According to MEDIcept president David Rothkopf, the new website enables medical device manufacturers to seek assistance for a wide range of issues to avoid costly delays in launching new medical products. “Medical device manufacturing is one of the most heavily regulated industries in the world. Recently the FDA has been scrutinizing submissions even more closely – it’s not uncommon to see a submission with more than twenty comments, delaying the release of a product and causing a company to lose revenue and market share, “states Rothkopf. “ Even the most minor mistakes in medical product design, validation, or submittal can be costly at best, delaying time to market and at worst failing to get a product to the market at all. This new website enables medical device manufacturers to seek help for navigating the complex international regulatory environment.”

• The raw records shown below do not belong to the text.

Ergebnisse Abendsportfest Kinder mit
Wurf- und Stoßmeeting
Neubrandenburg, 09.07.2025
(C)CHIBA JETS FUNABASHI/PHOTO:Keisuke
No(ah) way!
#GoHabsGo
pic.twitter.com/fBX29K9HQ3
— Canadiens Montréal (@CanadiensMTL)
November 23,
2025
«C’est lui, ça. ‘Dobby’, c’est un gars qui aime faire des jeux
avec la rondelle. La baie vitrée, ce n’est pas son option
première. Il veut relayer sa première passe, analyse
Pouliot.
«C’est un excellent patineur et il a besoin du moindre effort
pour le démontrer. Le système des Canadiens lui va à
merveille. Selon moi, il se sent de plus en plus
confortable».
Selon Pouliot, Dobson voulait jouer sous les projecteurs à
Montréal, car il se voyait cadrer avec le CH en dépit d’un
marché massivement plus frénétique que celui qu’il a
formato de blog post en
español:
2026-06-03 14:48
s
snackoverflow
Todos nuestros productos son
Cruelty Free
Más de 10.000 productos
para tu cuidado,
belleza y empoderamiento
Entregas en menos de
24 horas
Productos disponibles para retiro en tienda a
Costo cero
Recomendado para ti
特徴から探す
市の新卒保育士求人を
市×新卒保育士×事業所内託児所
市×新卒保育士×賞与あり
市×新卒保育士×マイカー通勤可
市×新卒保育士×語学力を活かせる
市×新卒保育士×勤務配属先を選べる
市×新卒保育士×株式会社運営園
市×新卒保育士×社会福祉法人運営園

Medical product manufacturers visiting the new website will find free informational white papers and helpful links to information on regulatory strategies and submissions, quality assurance system development, FDA and ISO 13485 compliance, as well as corrective and preventative action program development to protect products after they’re introduced to the marketplace.
MEDIcept (medicept.com) is a vertically integrated medical device quality assurance, regulatory consulting and contract testing firm owned and managed by medical industry professionals with direct experience managing medical device development, operations, quality, and regulatory activities.